Problem to solve »
Copy out every line of the entries below, keeping each word, letter, and punctuation mark unchanged.

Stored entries
----
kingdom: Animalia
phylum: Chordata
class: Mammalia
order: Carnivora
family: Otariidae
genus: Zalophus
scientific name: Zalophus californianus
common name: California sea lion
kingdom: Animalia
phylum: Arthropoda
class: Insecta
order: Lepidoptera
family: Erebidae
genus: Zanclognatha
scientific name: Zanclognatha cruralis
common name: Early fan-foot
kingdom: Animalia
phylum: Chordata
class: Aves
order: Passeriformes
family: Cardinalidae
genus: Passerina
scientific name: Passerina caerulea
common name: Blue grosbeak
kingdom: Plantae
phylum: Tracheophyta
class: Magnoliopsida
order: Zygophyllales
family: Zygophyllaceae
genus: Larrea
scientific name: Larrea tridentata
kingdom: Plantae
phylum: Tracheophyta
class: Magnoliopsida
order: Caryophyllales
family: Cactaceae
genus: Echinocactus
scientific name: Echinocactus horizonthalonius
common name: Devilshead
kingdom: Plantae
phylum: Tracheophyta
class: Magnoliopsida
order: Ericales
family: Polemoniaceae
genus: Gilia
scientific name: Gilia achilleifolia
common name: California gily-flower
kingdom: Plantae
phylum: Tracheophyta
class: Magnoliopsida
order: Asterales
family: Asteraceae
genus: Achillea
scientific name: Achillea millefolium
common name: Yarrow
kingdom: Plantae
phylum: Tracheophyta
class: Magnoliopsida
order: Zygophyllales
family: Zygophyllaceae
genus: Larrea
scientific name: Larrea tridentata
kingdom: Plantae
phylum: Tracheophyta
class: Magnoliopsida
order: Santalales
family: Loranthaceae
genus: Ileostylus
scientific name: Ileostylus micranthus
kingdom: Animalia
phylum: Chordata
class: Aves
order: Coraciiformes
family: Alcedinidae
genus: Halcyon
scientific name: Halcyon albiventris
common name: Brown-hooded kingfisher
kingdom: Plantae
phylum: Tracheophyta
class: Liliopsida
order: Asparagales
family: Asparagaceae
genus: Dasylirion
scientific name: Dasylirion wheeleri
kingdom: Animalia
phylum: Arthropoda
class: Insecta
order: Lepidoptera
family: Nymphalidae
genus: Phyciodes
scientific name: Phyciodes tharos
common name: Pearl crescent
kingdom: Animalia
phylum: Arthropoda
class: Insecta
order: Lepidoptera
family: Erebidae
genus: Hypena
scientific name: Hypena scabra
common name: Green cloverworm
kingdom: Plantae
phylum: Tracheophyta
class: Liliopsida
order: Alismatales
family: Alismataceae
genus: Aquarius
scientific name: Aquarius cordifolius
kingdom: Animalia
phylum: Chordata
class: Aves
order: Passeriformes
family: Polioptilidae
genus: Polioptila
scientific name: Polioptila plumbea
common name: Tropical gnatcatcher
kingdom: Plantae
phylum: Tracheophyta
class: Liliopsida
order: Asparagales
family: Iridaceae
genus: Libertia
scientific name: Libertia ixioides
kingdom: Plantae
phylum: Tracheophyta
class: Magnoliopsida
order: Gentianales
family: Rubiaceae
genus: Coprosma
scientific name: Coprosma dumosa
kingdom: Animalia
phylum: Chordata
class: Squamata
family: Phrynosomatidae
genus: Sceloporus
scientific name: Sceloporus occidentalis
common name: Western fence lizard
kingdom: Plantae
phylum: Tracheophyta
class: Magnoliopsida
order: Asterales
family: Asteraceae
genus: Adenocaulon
----
Solution below »
kingdom: Animalia
phylum: Chordata
class: Mammalia
order: Carnivora
family: Otariidae
genus: Zalophus
scientific name: Zalophus californianus
common name: California sea lion
kingdom: Animalia
phylum: Arthropoda
class: Insecta
order: Lepidoptera
family: Erebidae
genus: Zanclognatha
scientific name: Zanclognatha cruralis
common name: Early fan-foot
kingdom: Animalia
phylum: Chordata
class: Aves
order: Passeriformes
family: Cardinalidae
genus: Passerina
scientific name: Passerina caerulea
common name: Blue grosbeak
kingdom: Plantae
phylum: Tracheophyta
class: Magnoliopsida
order: Zygophyllales
family: Zygophyllaceae
genus: Larrea
scientific name: Larrea tridentata
kingdom: Plantae
phylum: Tracheophyta
class: Magnoliopsida
order: Caryophyllales
family: Cactaceae
genus: Echinocactus
scientific name: Echinocactus horizonthalonius
common name: Devilshead
kingdom: Plantae
phylum: Tracheophyta
class: Magnoliopsida
order: Ericales
family: Polemoniaceae
genus: Gilia
scientific name: Gilia achilleifolia
common name: California gily-flower
kingdom: Plantae
phylum: Tracheophyta
class: Magnoliopsida
order: Asterales
family: Asteraceae
genus: Achillea
scientific name: Achillea millefolium
common name: Yarrow
kingdom: Plantae
phylum: Tracheophyta
class: Magnoliopsida
order: Zygophyllales
family: Zygophyllaceae
genus: Larrea
scientific name: Larrea tridentata
kingdom: Plantae
phylum: Tracheophyta
class: Magnoliopsida
order: Santalales
family: Loranthaceae
genus: Ileostylus
scientific name: Ileostylus micranthus
kingdom: Animalia
phylum: Chordata
class: Aves
order: Coraciiformes
family: Alcedinidae
genus: Halcyon
scientific name: Halcyon albiventris
common name: Brown-hooded kingfisher
kingdom: Plantae
phylum: Tracheophyta
class: Liliopsida
order: Asparagales
family: Asparagaceae
genus: Dasylirion
scientific name: Dasylirion wheeleri
kingdom: Animalia
phylum: Arthropoda
class: Insecta
order: Lepidoptera
family: Nymphalidae
genus: Phyciodes
scientific name: Phyciodes tharos
common name: Pearl crescent
kingdom: Animalia
phylum: Arthropoda
class: Insecta
order: Lepidoptera
family: Erebidae
genus: Hypena
scientific name: Hypena scabra
common name: Green cloverworm
kingdom: Plantae
phylum: Tracheophyta
class: Liliopsida
order: Alismatales
family: Alismataceae
genus: Aquarius
scientific name: Aquarius cordifolius
kingdom: Animalia
phylum: Chordata
class: Aves
order: Passeriformes
family: Polioptilidae
genus: Polioptila
scientific name: Polioptila plumbea
common name: Tropical gnatcatcher
kingdom: Plantae
phylum: Tracheophyta
class: Liliopsida
order: Asparagales
family: Iridaceae
genus: Libertia
scientific name: Libertia ixioides
kingdom: Plantae
phylum: Tracheophyta
class: Magnoliopsida
order: Gentianales
family: Rubiaceae
genus: Coprosma
scientific name: Coprosma dumosa
kingdom: Animalia
phylum: Chordata
class: Squamata
family: Phrynosomatidae
genus: Sceloporus
scientific name: Sceloporus occidentalis
common name: Western fence lizard
kingdom: Plantae
phylum: Tracheophyta
class: Magnoliopsida
order: Asterales
family: Asteraceae
genus: Adenocaulon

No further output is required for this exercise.